Pete Carroll has become the NFL’s latest one-and-done head coach.
The Las Vegas Raiders fired Carroll on Monday after the team finished 3–14, tying for the league’s worst record in his lone season at the helm. The move marks yet another reset for a franchise that will now be searching for its fourth full-time head coach since 2022.
“The Las Vegas Raiders have relieved Pete Carroll of his duties as head coach,” the team said in a statement. “We appreciate and wish him and his family all the best. Moving forward, General Manager John Spytek will lead all football operations in close collaboration with Tom Brady, including the search for the club’s next coach.”
Carroll, 74, became the oldest head coach in modern NFL history when he was hired last January to replace Antonio Pierce, who also lasted just one full season. The former Seattle Seahawks coach had spent a year away from coaching following his surprise dismissal at the end of the 2023 season.
After a season-ending win over the Kansas City Chiefs on Sunday, Carroll said he hoped to return and denied speculation about retirement.
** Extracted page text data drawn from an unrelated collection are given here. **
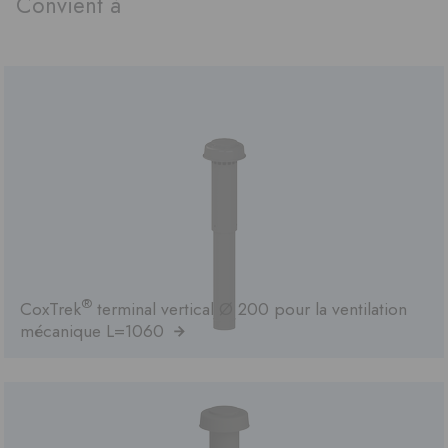
Convient à
®
CoxTrek
terminal vertical Ø 200 pour la ventilation
mécanique L=1060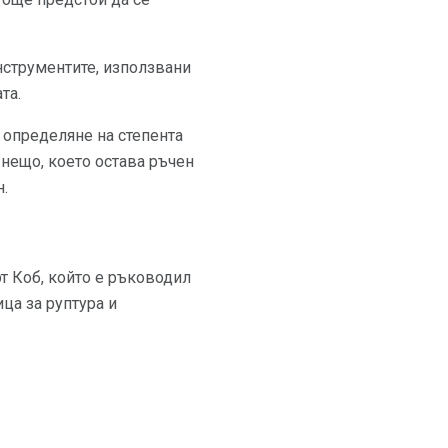
нструментите, използвани
та.
а определяне на степента
нещо, което остава ръчен
н.
т Коб, който е ръководил
ца за руптура и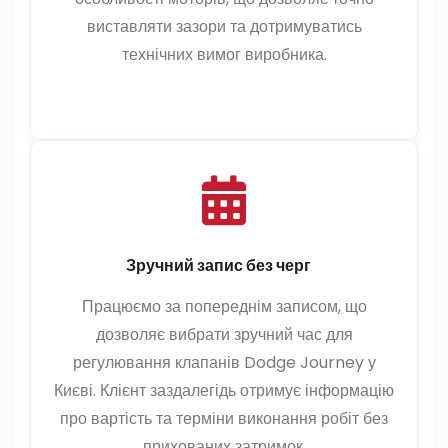
виставляти зазори та дотримуватись
технічних вимог виробника.
Зручний запис без черг
Працюємо за попереднім записом, що
дозволяє вибрати зручний час для
регулювання клапанів Dodge Journey у
Києві. Клієнт заздалегідь отримує інформацію
про вартість та терміни виконання робіт без
прихованих затримок.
“Nobody is talking to me about that,” Carroll said. “I haven’t said a word about that.”
Expectations were raised early when the Raiders acquired quarterback Geno Smith — Carroll’s former signal-caller in Seattle — and selected running back Ashton Jeanty with the No. 6 overall pick. Instead, familiar issues resurfaced. Smith led the NFL with 17 interceptions, and Las Vegas fielded the league’s worst rushing offense on a per-game basis.
The Raiders also dismissed offensive coordinator Chip Kelly after 11 weeks, despite reportedly making him the NFL’s highest-paid coordinator. Defensive star Maxx Crosby missed the final two games with a knee injury and reportedly left the facility after learning the team would shut him down for the remainder of the season.
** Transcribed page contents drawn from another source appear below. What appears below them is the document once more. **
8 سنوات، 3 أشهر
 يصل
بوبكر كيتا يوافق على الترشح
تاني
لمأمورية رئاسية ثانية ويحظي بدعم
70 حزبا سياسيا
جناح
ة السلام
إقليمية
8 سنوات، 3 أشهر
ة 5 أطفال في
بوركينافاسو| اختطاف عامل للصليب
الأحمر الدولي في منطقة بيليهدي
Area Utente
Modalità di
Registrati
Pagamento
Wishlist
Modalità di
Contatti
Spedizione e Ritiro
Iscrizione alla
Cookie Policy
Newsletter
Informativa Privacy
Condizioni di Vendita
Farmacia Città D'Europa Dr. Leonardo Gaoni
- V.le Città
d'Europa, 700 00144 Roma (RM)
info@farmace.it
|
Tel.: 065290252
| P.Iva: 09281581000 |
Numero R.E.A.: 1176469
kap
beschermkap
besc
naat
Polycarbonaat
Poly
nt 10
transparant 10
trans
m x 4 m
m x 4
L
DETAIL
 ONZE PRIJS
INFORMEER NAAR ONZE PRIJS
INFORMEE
Carroll, who had never won fewer than six games in his previous 18 NFL seasons, admitted during the year that the challenge was greater than he anticipated.
“It blows me away that this is the situation that we’re in,” Carroll said in late December. “But maybe it had to be this hard.”
The Raiders now enter the offseason with significant resources and uncertainty. According to Over The Cap, Las Vegas is projected to have approximately $100.8 million in salary-cap space — third most in the league — along with the No. 1 overall pick in the upcoming NFL draft, positioning the franchise for another major rebuild.